Effective public facility location planning plays a crucial role in sustainable urban development, requiring the reconciliation of conflicting objectives to determine an optimal spatial configuration. Deep reinforcement learning (DRL) has shown great promise in single-objective facility location problems, offering adaptive and end-to-end learning capabilities for complex spatial decision-making. However, previous works in this domain either fail to approximate the entire Pareto front (PF), or are restricted by the limited representational capacity of a single policy to accurately generalize across the highly non-linear spatial topology. To address these shortcomings, this study introduced the framework of Multi-Objective Graph Reinforcement Learning (MOGRL), a decomposition-based multi-policy approach.
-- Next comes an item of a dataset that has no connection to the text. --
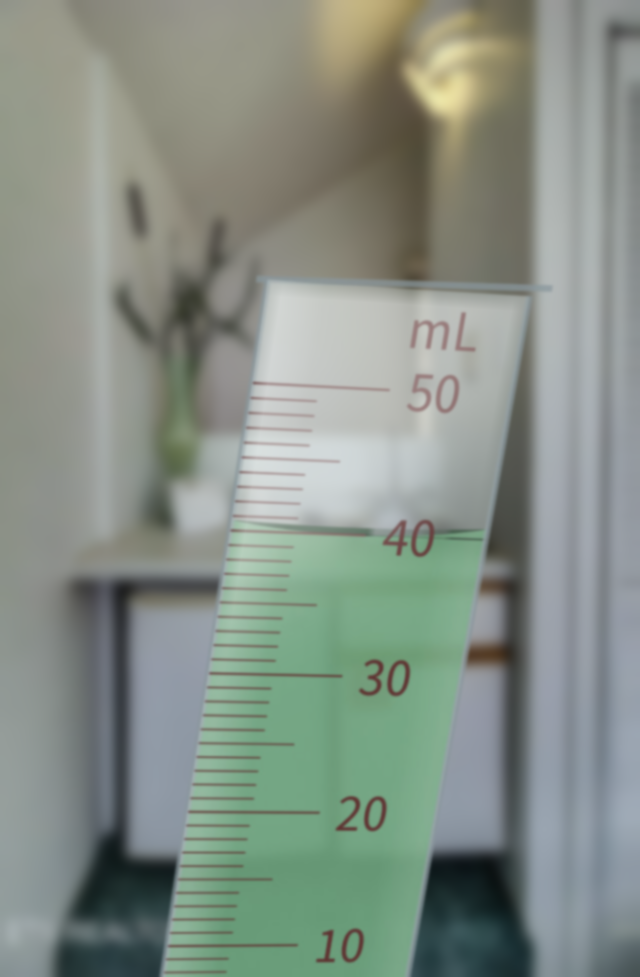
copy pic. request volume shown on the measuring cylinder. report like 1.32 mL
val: 40 mL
This framework decomposes multi-objective optimization tasks into a series of single-objective subproblems and employs a parameter transfer strategy to establish a collaborative learning process across subproblems, thereby enhancing the quality of the final PF. By incorporating graph-based spatial representations, the framework flexibly adapts to diverse spatial topologies. Extensive experiments on simulated and real-world datasets in this study demonstrated that MOGRL not only approximates high-quality PF more effectively than classical multi-objective evolutionary algorithms, but also maintains robust performance across varying problem scales and scenarios. This work contributes a spatially generalizable DRL-based approach to multi-objective facility location optimization, offering promising potential for real-world urban decision-making.